Resumen del libro:
Charles Darwin, a los 22 años, se encontró con una encrucijada que cambiaría el rumbo de su vida. La invitación del capitán Fitz Roy para unirse a la expedición del Beagle fue el comienzo de un viaje que él mismo denominaría como el más trascendental de su existencia. Este joven, en busca de propósito y dirección, aceptó la oportunidad, sin sospechar que marcaría un hito en la historia de la ciencia. La pequeña decisión de su tío de llevarlo en coche unos cuantos kilómetros hasta Shrewsbury desencadenó una odisea que forjaría su futuro.
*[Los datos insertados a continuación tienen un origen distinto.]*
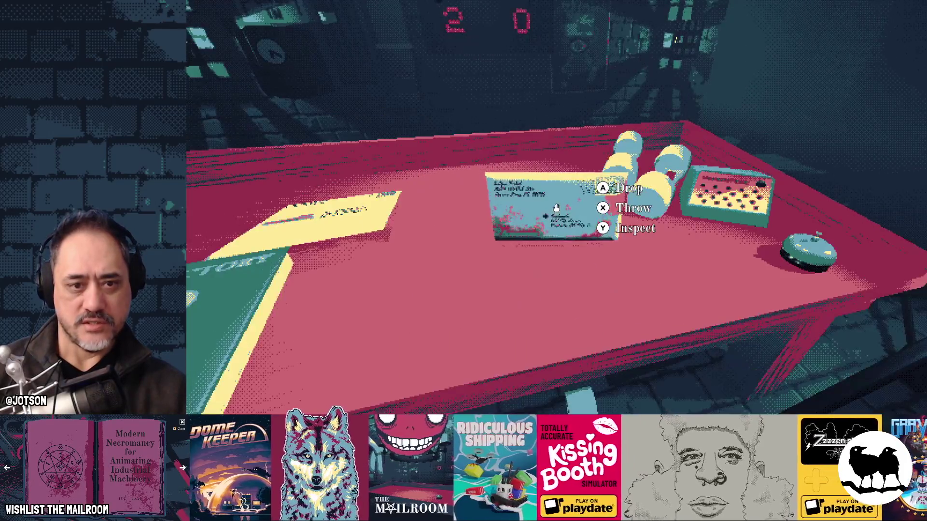
{"action": "right_click", "coordinate": [556, 208]}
A lo largo del viaje, Darwin se sumergió en un mundo de diversidad y maravilla. Desde las costas de América del Sur hasta las tierras australianas, cada rincón explorado ampliaba su visión y enriquecía su comprensión de la historia natural. La observación minuciosa de las especies que encontraba alimentaba su curiosidad y lo impulsaba hacia una pasión ardiente por la ciencia. Fue durante este periplo que Darwin descubrió su amor por la observación y el razonamiento, dejando atrás cualquier otro interés que pudiera haber tenido.
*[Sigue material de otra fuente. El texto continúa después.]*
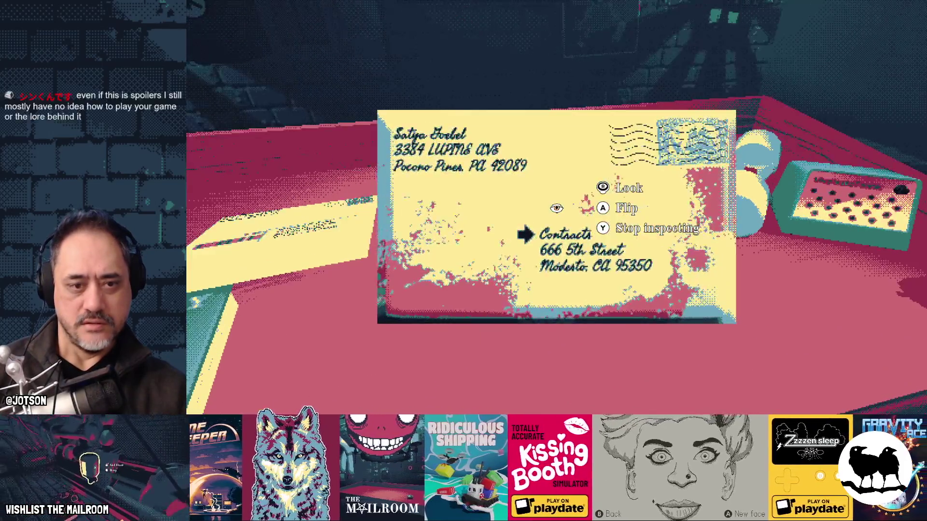
{"action": "right_click", "coordinate": [556, 207]}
El viaje del Beagle no solo fue una exploración geográfica, sino también un viaje de autodescubrimiento para Darwin. Mientras documentaba la fauna y flora de los lugares que visitaba, también estaba descubriendo su propia mente y habilidades. La travesía transformó su visión del mundo y su comprensión de sí mismo, sentando las bases para las teorías revolucionarias que más tarde definirían su legado científico. La influencia del viaje del Beagle se extendió mucho más allá de los confines del barco, moldeando la mente del joven naturalista y preparándolo para desafiar las creencias arraigadas de su tiempo.
A
CARLOS LYELL
CON HONDO RECONOCIMIENTO, SE DEDICA ESTA SEGUNDA EDICIÓN, EN HOMENAJE A LA PARTE PRINCIPAL QUE, EN ORDEN AL POSIBLE MÉRITO DE ESTE DIARIO Y DEMÁS OBRAS DEL AUTOR, SE DEBE AL ESTUDIO DE SUS CONOCIDÍSIMOS Y ADMIRABLES
PRINCIPIOS DE GEOLOGÍA
CAPÍTULO PRIMERO
SANTIAGO.— ISLAS DE CABO VERDE
Porto Praya.— Ribeira Grande.— Polvo atmosférico con infusorios.— Costumbres de una Aplysia y de un pulpo.— Rocas de San Pablo, no volcánicas.— Curiosas incrustaciones.— Los insectos, primeros colonos de las islas.— Fernando Noronha.— Bahía.— Rocas bruñidas.— Hábitos de un Diodon, o pez orbe.— Confervas pelágicas e infusorios.— Causas de las diversas coloraciones del mar.
Después de haber tenido que retroceder dos veces, a causa de fuertes temporales del Sudoeste, el Beagle, bergantín de diez cañones, al mando del capitán Fitz Roy, de la Marina Real Inglesa, zarpó de Devonport el 27 de diciembre de 1831. El objeto de la expedición era completar los trabajos de hidrografía de Patagonia y Tierra del Fuego, comenzados, bajo la dirección del capitán King, de 1826 a 1830 —la hidrografía de las costas de Chile, del Perú y de algunas islas del Pacífico—, y efectuar una serie de medidas cronométricas alrededor del mundo. El 6 de enero llegamos a Tenerife, pero se nos prohibió desembarcar, por temor de que lleváramos el cólera; a la mañana siguiente vimos salir el Sol tras el escarpado perfil de la isla de Gran Canaria e iluminar súbitamente el Pico de Tenerife, en tanto las regiones más bajas aparecían veladas en nubes aborregadas. Éste fue el primero de una serie de días deliciosos e inolvidables. El 16 de enero de 1832 anclamos en Porto Praya, en Santiago, isla principal del archipiélago de Cabo Verde.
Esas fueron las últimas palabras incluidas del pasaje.